Where $u$ and $v$ are vectors then you refer to this as a rank-one update (or perturbation). The basic of this update are dictated by the Sherman-Morrison formula.. If the perturbation is more than one rank ie. \begin{align} A^* = A - UV^T \end{align}

the Woodbury formula comes into play. If you see these formulas you will notice that there are lot of inverse involved. You do not solve these directly.
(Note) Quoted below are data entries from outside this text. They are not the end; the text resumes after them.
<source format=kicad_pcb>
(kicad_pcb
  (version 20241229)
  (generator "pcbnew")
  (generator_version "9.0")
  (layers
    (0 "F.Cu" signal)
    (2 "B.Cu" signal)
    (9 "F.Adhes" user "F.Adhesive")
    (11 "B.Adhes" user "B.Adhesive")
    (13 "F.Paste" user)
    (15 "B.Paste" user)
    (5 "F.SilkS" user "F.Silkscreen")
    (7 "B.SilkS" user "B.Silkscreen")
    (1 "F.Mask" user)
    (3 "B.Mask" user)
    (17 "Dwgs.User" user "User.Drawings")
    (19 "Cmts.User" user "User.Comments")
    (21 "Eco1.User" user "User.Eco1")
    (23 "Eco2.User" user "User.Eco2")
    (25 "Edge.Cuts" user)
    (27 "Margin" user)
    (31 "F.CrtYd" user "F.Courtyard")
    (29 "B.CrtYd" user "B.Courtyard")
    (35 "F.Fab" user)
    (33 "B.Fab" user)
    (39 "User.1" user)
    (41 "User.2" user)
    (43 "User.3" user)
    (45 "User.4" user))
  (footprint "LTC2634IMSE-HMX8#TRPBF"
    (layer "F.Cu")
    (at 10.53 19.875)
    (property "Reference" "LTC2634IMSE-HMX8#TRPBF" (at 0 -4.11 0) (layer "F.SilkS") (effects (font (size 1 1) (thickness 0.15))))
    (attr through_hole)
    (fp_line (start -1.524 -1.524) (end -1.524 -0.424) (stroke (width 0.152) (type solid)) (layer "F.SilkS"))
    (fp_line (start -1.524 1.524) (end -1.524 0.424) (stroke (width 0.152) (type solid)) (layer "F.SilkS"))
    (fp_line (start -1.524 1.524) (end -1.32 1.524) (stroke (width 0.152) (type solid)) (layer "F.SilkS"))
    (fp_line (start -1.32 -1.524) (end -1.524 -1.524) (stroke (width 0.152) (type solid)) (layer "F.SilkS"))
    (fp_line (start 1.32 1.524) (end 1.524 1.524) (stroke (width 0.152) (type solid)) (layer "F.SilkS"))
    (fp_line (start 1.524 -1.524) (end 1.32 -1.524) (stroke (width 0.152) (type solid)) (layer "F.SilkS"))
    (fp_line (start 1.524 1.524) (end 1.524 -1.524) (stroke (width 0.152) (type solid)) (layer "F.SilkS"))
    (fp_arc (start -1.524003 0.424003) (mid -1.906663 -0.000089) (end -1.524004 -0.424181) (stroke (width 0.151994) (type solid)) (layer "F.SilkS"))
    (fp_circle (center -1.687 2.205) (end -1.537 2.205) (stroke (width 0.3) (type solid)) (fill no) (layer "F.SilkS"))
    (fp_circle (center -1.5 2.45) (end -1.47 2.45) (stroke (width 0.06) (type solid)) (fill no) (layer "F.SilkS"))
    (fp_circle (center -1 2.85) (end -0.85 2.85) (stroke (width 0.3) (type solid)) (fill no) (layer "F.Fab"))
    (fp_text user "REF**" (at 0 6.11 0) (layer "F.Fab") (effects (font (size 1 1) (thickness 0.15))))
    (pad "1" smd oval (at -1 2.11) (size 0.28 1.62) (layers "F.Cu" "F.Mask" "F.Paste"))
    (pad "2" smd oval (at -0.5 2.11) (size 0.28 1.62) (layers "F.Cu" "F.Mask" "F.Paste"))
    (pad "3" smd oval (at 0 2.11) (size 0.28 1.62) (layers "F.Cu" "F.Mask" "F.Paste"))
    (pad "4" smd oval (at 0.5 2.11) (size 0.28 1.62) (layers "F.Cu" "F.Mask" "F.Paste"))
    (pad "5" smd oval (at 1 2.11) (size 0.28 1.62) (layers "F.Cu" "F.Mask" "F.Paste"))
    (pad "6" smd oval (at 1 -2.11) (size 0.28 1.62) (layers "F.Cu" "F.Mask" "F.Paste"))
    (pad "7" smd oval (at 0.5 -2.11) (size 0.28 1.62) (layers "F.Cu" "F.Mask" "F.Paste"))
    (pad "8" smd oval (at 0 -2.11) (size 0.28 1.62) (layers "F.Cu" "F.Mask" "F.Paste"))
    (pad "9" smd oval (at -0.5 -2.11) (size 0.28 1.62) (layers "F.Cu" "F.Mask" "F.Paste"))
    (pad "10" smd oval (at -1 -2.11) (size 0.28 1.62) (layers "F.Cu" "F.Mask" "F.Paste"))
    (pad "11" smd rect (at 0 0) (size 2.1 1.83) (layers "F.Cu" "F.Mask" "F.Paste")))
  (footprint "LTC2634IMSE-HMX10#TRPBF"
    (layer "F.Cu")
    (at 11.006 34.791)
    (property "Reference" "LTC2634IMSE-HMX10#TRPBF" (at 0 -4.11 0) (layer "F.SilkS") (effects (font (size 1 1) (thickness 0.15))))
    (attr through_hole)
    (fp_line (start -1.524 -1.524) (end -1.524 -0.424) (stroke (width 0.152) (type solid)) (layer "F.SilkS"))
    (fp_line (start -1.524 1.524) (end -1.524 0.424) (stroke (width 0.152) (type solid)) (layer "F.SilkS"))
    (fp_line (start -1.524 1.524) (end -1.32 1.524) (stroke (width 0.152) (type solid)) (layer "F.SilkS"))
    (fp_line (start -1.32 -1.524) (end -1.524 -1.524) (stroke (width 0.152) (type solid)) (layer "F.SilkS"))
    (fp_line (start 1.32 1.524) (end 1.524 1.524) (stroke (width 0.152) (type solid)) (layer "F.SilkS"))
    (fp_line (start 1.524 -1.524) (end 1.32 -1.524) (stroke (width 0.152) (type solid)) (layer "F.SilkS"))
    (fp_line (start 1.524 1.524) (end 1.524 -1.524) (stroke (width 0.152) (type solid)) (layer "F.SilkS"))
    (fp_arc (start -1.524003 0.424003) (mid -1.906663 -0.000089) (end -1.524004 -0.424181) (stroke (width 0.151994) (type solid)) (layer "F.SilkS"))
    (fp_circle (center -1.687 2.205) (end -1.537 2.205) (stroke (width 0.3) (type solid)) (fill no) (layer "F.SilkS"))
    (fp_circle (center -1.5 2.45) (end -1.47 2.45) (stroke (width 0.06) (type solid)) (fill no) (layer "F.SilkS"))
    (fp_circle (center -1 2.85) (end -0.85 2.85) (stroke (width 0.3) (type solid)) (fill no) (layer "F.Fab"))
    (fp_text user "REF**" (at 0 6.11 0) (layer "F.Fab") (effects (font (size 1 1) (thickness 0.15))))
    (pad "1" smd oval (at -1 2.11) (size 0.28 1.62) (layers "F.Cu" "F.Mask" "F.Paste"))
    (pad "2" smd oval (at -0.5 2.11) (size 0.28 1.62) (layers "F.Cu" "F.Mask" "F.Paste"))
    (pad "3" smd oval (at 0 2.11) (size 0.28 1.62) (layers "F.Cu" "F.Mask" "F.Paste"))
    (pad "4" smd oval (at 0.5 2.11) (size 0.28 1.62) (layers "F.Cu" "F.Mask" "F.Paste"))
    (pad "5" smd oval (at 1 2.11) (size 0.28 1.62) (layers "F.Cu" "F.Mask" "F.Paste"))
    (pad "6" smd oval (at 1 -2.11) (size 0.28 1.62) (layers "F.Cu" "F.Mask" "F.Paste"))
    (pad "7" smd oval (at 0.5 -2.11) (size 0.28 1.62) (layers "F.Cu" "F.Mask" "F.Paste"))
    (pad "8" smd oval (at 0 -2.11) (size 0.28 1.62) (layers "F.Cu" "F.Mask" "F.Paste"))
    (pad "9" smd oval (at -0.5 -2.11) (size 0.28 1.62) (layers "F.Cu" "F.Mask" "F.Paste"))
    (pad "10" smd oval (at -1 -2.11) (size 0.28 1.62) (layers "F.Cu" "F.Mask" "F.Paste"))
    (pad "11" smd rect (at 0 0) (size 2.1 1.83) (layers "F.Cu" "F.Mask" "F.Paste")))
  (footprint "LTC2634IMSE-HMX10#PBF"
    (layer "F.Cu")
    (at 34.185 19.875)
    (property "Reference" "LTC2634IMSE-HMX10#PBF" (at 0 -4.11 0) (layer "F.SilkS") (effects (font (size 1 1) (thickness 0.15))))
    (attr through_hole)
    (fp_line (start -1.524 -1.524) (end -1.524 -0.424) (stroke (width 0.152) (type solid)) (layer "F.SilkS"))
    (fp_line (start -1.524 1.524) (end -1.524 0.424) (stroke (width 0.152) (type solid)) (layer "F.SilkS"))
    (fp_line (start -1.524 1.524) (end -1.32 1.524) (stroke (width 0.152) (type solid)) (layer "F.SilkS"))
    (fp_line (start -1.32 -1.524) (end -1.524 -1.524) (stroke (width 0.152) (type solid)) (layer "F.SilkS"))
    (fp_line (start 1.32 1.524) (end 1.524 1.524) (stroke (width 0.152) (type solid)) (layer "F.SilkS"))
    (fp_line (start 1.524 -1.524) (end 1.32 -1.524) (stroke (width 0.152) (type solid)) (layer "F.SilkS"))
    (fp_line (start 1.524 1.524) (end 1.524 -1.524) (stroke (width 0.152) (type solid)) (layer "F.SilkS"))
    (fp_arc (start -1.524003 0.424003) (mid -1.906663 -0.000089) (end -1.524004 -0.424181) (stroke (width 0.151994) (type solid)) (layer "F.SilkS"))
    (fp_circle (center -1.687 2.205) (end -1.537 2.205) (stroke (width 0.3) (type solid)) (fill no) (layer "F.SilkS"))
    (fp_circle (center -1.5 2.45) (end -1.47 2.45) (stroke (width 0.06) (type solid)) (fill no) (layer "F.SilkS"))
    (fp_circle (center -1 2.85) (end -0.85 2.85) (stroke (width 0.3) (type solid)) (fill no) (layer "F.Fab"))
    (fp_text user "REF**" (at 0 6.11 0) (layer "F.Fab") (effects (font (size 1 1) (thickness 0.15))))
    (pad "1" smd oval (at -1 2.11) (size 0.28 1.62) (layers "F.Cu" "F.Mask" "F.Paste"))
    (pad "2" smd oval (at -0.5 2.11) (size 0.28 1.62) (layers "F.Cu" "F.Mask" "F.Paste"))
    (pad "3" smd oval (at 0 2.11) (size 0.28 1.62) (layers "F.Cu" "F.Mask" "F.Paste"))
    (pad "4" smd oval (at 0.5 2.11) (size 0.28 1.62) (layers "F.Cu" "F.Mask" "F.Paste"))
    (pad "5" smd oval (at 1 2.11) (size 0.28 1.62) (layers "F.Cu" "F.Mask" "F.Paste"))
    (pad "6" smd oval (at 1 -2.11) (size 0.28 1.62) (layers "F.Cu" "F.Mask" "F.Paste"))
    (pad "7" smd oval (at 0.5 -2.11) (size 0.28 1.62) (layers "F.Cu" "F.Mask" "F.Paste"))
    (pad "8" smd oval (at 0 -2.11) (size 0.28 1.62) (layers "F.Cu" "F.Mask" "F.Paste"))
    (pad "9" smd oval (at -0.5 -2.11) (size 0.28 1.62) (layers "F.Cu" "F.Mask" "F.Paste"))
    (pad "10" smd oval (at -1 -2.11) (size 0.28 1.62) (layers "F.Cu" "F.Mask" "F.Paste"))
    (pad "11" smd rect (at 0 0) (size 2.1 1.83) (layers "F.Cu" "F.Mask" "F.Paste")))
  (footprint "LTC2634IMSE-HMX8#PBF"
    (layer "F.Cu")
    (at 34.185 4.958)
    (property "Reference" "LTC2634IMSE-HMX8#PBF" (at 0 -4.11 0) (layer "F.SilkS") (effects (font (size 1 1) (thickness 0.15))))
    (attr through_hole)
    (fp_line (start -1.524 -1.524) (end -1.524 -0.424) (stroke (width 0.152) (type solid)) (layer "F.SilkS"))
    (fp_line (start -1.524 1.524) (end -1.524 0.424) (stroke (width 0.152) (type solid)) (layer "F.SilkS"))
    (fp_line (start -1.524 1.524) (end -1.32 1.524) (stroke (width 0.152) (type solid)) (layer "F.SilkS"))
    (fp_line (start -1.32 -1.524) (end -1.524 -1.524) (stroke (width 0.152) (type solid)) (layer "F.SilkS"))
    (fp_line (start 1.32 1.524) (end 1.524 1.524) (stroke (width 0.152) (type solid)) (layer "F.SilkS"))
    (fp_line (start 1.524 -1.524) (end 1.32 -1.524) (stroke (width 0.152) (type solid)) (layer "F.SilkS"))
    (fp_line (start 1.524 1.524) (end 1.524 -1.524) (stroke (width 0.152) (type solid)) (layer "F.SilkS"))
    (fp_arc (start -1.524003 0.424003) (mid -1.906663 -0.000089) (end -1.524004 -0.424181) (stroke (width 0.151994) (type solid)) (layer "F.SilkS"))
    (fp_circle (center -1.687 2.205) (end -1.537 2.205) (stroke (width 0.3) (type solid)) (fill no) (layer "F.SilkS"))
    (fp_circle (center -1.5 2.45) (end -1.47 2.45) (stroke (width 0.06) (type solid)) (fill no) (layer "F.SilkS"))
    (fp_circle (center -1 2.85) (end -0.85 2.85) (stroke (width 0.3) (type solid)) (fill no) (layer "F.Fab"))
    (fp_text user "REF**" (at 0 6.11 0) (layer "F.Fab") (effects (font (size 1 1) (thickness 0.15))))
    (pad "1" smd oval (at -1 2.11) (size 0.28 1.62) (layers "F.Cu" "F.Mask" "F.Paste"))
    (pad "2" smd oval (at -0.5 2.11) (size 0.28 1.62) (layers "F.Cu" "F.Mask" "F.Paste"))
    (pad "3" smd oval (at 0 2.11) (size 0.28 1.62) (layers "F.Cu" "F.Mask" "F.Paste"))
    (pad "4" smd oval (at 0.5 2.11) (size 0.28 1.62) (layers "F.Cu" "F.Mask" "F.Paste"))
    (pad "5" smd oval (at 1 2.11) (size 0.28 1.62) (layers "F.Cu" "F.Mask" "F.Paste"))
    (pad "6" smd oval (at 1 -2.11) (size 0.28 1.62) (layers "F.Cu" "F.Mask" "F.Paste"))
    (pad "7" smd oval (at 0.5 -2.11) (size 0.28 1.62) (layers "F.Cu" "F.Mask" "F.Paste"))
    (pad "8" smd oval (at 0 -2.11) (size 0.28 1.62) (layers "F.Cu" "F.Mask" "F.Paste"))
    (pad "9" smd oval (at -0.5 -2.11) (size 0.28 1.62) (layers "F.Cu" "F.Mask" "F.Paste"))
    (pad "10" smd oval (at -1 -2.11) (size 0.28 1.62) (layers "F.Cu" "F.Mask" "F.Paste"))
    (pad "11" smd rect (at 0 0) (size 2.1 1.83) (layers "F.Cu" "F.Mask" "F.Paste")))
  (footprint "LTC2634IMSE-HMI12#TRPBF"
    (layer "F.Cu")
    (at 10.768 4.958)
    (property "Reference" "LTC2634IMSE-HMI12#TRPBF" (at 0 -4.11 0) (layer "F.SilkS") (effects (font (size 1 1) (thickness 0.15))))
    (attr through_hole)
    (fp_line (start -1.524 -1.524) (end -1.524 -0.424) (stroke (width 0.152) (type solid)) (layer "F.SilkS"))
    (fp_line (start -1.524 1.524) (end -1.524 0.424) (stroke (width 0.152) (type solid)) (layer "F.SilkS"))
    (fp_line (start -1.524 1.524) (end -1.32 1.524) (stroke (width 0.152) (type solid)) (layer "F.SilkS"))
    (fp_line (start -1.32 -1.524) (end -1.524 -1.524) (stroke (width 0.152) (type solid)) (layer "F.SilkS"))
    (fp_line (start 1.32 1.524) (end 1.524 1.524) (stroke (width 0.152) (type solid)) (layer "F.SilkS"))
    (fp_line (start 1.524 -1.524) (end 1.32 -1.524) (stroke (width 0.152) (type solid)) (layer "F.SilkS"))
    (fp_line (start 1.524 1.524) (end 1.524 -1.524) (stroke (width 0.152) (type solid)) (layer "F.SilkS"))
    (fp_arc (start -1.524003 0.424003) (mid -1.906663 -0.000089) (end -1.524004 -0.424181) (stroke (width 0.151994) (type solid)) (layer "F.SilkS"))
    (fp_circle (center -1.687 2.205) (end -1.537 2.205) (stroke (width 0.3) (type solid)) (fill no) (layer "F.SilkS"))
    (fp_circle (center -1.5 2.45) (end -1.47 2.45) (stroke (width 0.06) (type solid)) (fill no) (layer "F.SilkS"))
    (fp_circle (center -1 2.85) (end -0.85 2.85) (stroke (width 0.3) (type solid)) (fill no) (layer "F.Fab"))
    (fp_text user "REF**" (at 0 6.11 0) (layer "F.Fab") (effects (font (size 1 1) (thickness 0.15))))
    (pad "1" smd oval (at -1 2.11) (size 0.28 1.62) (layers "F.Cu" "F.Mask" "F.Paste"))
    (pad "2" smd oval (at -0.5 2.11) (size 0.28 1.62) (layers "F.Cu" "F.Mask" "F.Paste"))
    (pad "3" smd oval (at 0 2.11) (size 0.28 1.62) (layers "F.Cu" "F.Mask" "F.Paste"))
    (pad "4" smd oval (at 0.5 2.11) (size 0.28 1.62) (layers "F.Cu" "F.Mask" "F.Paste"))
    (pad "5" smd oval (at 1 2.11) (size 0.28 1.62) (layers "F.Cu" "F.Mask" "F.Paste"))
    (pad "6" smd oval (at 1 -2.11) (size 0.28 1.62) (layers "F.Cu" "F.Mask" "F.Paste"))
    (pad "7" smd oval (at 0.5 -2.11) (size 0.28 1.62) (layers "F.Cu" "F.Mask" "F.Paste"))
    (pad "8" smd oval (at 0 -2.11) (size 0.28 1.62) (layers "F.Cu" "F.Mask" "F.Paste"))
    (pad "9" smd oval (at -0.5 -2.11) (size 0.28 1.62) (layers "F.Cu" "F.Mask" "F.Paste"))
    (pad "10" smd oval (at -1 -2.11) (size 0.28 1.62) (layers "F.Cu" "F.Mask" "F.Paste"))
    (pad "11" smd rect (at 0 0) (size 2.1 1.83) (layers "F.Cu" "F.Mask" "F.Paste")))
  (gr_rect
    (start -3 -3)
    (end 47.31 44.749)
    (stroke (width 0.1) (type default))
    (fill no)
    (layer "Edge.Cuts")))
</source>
As you already solved a great deal of their subsystems already (ie. you have some decomposition already computed) you utilize these to get a faster and/or more stable estimates. (That's why people still research this field.) I have used the book "Computational Statistics" by J.E. Gentle a lot as a reference; I think Chapt. 5 Numerical Linear Algebra will set you up properly. (The uber-classic: "Matrix Algebra From a Statistician's Perspective" by Harville unluckily does not touch on rank updates at all.)
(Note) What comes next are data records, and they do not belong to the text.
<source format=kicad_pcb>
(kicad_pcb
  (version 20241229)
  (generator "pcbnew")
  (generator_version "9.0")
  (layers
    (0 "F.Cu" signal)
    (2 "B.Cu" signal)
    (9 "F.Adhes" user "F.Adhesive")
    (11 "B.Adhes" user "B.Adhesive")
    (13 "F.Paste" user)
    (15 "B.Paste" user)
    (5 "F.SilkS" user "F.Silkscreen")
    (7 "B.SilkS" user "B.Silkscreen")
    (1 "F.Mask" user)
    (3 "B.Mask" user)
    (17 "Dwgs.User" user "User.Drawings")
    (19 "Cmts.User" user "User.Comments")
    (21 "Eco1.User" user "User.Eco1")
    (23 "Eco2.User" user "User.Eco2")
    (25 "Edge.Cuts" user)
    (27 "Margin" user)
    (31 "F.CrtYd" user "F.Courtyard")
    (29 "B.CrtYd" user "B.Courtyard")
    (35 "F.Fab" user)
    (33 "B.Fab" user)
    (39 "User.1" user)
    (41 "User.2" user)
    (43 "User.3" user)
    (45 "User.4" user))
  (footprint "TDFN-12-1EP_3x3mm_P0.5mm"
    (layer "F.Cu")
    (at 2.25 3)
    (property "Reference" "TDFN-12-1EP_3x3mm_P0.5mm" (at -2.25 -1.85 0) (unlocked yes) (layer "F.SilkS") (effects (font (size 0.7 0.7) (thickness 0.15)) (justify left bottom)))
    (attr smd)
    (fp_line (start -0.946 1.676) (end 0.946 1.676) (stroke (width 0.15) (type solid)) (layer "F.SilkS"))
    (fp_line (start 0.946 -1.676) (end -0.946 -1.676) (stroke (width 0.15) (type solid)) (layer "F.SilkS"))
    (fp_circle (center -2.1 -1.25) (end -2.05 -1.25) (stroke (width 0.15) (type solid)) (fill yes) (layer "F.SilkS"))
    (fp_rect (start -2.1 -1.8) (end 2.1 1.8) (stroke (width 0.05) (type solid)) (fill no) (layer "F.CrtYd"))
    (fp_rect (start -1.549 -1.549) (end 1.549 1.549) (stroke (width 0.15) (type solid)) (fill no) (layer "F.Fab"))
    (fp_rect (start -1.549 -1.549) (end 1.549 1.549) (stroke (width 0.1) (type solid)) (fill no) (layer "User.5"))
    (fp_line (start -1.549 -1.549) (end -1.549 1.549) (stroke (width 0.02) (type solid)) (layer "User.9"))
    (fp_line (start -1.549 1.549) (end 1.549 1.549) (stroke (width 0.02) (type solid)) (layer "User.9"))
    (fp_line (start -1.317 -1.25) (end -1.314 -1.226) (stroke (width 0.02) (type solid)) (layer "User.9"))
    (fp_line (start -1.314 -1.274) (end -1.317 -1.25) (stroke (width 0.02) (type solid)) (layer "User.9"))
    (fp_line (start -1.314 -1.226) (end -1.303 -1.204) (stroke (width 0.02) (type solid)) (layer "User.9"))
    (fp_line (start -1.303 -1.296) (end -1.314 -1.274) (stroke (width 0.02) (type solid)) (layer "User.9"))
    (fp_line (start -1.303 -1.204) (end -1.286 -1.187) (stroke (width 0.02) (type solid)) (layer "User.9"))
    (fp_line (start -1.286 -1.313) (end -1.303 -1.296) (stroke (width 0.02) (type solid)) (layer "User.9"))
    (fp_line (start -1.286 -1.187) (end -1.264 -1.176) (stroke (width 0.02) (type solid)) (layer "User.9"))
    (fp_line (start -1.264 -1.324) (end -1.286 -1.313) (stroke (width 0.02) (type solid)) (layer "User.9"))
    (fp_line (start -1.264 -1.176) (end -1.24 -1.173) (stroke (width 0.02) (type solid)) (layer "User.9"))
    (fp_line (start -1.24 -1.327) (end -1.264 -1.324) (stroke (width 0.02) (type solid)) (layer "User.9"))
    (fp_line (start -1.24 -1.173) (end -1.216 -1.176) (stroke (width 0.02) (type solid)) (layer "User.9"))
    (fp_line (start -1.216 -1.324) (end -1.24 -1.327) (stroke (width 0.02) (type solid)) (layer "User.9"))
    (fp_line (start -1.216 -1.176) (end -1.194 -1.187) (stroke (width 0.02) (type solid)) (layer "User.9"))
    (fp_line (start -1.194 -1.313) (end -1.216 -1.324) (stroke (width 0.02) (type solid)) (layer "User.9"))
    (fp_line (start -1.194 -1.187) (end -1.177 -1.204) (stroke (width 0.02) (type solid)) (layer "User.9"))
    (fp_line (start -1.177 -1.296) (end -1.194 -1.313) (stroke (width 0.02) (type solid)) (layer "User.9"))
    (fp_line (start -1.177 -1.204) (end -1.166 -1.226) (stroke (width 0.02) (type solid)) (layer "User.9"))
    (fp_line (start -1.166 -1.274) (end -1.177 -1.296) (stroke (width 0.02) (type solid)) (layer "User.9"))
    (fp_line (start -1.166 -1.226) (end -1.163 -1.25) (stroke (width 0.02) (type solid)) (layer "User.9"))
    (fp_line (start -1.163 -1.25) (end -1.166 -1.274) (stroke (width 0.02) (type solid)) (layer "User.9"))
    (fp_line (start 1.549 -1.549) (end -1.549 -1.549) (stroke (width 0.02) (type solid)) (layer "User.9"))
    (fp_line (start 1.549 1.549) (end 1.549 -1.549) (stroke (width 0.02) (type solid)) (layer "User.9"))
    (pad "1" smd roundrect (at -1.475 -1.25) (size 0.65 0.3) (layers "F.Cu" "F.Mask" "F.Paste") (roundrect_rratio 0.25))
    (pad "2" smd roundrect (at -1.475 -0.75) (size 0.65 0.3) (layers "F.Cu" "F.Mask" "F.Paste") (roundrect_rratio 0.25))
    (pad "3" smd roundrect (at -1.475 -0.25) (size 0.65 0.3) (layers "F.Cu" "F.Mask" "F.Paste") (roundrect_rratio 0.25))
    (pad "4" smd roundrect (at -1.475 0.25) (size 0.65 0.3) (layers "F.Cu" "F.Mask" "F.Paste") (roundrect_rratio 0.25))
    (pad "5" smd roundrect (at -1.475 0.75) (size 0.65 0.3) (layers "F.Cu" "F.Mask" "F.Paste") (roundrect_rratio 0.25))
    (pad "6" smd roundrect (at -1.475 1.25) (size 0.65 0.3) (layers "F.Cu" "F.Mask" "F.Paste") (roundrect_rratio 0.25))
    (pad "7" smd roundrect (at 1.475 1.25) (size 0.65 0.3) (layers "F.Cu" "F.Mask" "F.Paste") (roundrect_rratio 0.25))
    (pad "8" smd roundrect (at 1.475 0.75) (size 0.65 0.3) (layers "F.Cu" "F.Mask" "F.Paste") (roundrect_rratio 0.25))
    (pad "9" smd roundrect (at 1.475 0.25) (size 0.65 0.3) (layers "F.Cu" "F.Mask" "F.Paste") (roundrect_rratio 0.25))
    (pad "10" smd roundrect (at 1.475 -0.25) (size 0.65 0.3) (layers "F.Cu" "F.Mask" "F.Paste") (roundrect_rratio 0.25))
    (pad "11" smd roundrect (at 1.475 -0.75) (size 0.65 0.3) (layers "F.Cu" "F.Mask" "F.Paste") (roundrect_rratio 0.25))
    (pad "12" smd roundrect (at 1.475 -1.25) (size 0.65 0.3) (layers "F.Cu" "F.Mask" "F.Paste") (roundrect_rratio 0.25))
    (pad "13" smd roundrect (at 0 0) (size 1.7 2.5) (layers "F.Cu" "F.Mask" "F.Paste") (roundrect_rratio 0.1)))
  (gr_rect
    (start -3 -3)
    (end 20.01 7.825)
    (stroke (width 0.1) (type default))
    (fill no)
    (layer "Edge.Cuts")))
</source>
Looking to the statistics/application side of things, rank one updates are common in recommender systems because one may have thousands of customer entries and recomputing the SVD (or any given decomposition for that matter) each time a new user registers or a new product is added or removed is quite wasteful (if not unattainable). Usually recommender system matrices are sparse and this makes the algorithms even more efficient. An accessible first paper is the "Fast online SVD revisions for lightweight recommender systems" manuscript by M. Brand. Going to dense matrices I think that looking at the papers from Pattern Recognition and Imaging Processing can get you quite far on getting an actual algorithm to use. For example the papers:

  1. Incremental learning of bidirectional principal components for face recognition (2009) by Ren and Dai,
  2. On incremental and robust subspace learning (2003) by Li et al.
  3. Sequential Karhunen-Loeve basis extraction and its application to images (2000) by Levey and Lindenbaum.
  4. Incremental Learning for Robust Visual Tracking (2007) by Ross et al.

all seem to be tackling the same problem in their core; new features are coming in and we need to update our representation accordingly fast. Notice that these matrices are not symmetric or even square. Another work of M. Brand can also addresses this problem (see the paper "Fast low-rank modifications of the thin singular value decomposition (2006)" - this also mentioned in the MO link given in the beginning of the post.) There a lot of great papers on the subject but most tend to be heavily mathematical (eg. the Benaych-Georgesa and Nadakuditi paper on "The singular values and vectors of low rank perturbations of large rectangular random matrices (2012)") and I do not think they will help get a solution soon. I would suggest you keep your focus on Image Processing literature.

Unfortunately I have not come across any R implementations for rank-one updates routines. The answer on "Updatable SVD implementation in Python, C, or Fortran?" from the Computational Science SE gives a number of MATLAB and C++ implementations that you may want to consider. Usually R, Python, etc. implementation are wrappers around C, C++ or FORTRAN implementations.